| TASK REQUIREMENTS |
Nothing but the lines below from the one containing "Wszystkie Zasoby dla Nauczycieli" through the one containing "Por Falar Noutra Coisa" should appear in the answer, exact and without pictures.
*** Opening of RECORD SET ***
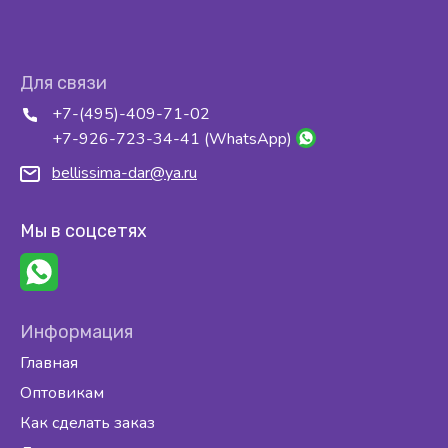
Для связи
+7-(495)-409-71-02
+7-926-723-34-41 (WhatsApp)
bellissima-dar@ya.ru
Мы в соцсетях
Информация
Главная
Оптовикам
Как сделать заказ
*** Close of RECORD SET ***
*** Opening of RECORD SET ***
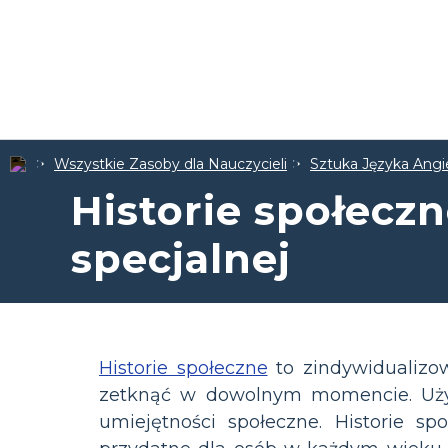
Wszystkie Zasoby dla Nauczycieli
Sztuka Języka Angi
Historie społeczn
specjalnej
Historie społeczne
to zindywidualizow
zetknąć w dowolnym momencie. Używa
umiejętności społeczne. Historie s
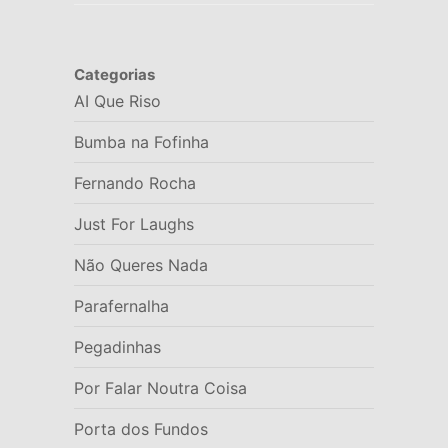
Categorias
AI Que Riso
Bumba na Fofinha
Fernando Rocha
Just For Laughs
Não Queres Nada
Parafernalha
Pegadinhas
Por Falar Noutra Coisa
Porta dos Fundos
*** Close of RECORD SET ***
| EXERCISE RESULT |
Wszystkie Zasoby dla Nauczycieli
Sztuka Języka Angi
Historie społeczn
specjalnej
Historie społeczne
to zindywidualizow
zetknąć w dowolnym momencie. Używa
umiejętności społeczne. Historie s
Categorias
AI Que Riso
Bumba na Fofinha
Fernando Rocha
Just For Laughs
Não Queres Nada
Parafernalha
Pegadinhas
Por Falar Noutra Coisa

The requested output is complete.